The first foot to stir the dust on the road from London to Aldermaston three years ago kicked these questions into the arena. The greater the number of vintage Aldermarchers, the more new recruits from the traditional labour movement with its commitment to political and industrial action, the more insistent will the demand be to pose these questions openly, to make the Bomb the cardinal stake in the contest for political power between the classes. The Campaign directors are not oblivious to this logic. They see it and fear it – more it seems than they fear the Bomb. That is why the decision to hold Aldermarch III this year was taken in the teeth of strong opposition from the platform and with the narrowest of majorities.

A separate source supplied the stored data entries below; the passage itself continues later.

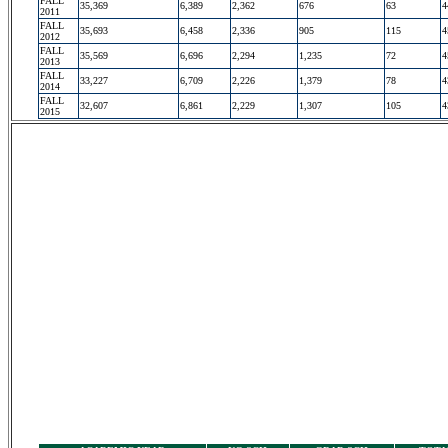
FALL
35,369
6,389
2,362
676
63
4
2011
FALL
35,693
6,458
2,336
905
115
4
2012
FALL
35,569
6,696
2,294
1,235
72
4
2013
FALL
33,227
6,709
2,226
1,379
78
4
2014
FALL
32,607
6,861
2,229
1,307
105
4
2015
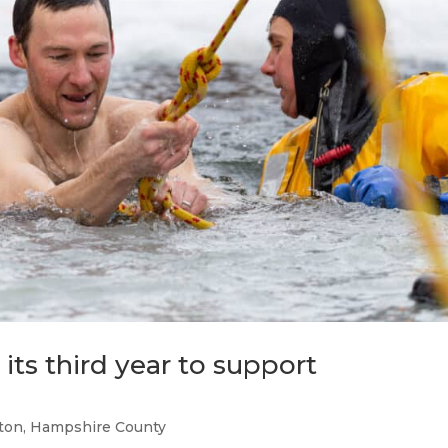
 its third year to support
ton
,
Hampshire County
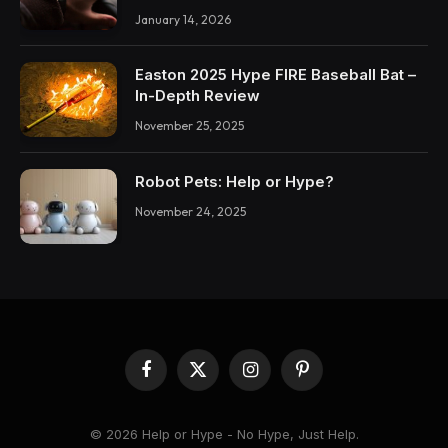
January 14, 2026
Easton 2025 Hype FIRE Baseball Bat –
In-Depth Review
November 25, 2025
Robot Pets: Help or Hype?
November 24, 2025
Facebook
X
Instagram
Pinterest
(Twitter)
© 2026 Help or Hype - No Hype, Just Help.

Left to themselves the leadership will certainly not march on.

Campaigners should be very clear on one thing: the road from Aldermarch III to Aldermarch IV is the toughest stretch we’ve faced. To complete it will require the emergence within the Campaign of a socialist direction in every sense of the phrase. If we succeed, Aldermarch IV will be the first of a new series in which the initial, untutored moral protest which brings new people on to the roads will be used consciously to fire a political understanding and activity which might change the character of our labour movement, if nothing else besides.


1. See Peter Sedgwick’s NATO, the Bomb and Socialism in Universities and Left Review 7 for an appreciation of their calibre as ‘fighters for peace’.